- MATERIALS PROVIDED -
# # # # # # #

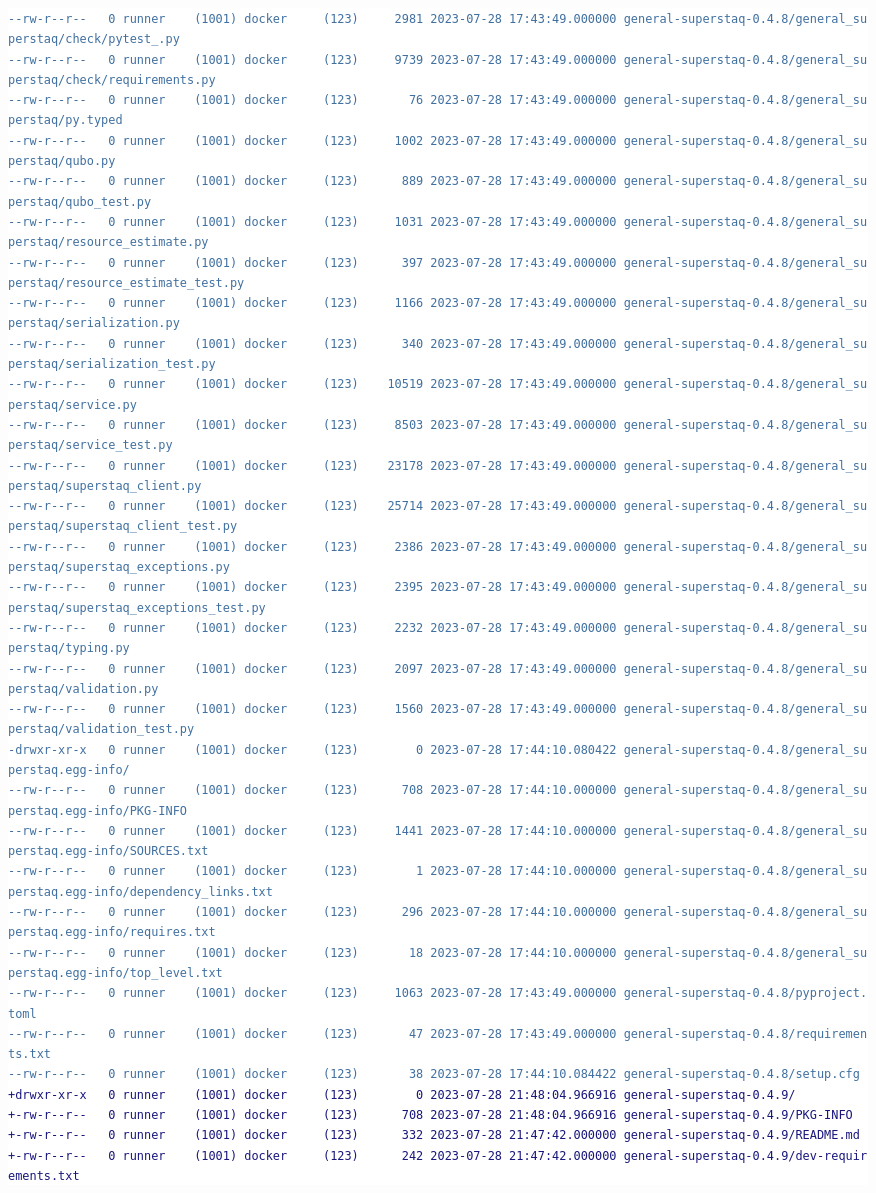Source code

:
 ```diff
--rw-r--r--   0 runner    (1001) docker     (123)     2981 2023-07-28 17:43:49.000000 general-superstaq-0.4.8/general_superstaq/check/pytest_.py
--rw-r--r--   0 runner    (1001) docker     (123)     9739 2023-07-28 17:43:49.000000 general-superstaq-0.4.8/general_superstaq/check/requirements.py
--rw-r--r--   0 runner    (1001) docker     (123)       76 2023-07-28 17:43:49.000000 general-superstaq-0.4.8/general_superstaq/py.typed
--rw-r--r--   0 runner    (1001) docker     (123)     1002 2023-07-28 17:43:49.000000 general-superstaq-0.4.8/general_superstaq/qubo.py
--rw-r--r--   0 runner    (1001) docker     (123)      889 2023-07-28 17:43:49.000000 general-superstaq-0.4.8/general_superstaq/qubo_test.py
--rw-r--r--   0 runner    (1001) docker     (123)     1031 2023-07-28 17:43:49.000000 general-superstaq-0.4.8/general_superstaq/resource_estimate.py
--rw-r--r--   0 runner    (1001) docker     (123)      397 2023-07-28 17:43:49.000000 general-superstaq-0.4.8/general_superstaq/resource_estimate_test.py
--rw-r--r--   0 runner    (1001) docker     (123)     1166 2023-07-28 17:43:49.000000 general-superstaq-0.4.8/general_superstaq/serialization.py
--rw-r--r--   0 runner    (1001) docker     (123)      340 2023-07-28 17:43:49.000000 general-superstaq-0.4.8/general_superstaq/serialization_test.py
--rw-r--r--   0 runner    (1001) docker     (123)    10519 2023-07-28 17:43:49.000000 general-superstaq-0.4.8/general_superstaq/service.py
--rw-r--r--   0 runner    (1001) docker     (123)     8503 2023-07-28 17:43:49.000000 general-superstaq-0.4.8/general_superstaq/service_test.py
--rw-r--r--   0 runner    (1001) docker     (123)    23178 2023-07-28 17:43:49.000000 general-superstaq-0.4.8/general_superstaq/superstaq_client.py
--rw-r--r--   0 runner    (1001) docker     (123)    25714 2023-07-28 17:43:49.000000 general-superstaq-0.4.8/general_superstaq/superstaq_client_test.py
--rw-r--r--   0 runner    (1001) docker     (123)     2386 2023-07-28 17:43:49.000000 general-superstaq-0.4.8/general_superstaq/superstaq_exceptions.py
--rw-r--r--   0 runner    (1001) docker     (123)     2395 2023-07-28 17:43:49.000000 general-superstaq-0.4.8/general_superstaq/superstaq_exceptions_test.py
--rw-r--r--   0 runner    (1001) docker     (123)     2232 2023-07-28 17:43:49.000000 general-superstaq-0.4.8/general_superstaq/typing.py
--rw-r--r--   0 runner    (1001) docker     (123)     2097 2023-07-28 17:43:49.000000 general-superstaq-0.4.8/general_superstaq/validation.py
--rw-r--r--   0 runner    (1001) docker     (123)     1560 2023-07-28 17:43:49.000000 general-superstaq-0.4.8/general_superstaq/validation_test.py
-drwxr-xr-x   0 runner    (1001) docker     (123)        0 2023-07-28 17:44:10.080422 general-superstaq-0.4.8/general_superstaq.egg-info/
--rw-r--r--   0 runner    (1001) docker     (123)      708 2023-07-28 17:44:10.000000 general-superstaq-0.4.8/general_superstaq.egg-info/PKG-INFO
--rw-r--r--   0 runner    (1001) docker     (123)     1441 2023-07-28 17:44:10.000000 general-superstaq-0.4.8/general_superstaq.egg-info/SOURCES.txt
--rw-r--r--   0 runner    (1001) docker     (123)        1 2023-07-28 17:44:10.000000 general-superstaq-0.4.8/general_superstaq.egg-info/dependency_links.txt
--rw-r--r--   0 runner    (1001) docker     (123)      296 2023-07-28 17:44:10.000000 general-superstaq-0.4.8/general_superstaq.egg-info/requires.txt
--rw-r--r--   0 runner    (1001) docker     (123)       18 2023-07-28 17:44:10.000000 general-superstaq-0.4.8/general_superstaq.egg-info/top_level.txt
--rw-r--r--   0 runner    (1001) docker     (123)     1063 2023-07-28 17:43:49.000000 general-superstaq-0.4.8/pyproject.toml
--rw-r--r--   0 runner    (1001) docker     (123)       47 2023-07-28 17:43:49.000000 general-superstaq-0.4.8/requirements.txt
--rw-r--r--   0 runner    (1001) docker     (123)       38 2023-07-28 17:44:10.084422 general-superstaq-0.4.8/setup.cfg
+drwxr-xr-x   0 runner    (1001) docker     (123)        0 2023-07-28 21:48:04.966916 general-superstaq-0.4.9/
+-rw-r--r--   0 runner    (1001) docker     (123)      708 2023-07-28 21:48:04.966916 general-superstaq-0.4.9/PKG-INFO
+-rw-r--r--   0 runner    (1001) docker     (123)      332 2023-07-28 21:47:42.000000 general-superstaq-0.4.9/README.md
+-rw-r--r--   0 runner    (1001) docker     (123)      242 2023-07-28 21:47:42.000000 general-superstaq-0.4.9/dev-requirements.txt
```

# # # # # # #

- WORK INSTRUCTIONS -
Which lines in the listing above include the string "check"? Copy each of them.

- EXERCISE SOLUTION -
--rw-r--r--   0 runner    (1001) docker     (123)     2981 2023-07-28 17:43:49.000000 general-superstaq-0.4.8/general_superstaq/check/pytest_.py
--rw-r--r--   0 runner    (1001) docker     (123)     9739 2023-07-28 17:43:49.000000 general-superstaq-0.4.8/general_superstaq/check/requirements.py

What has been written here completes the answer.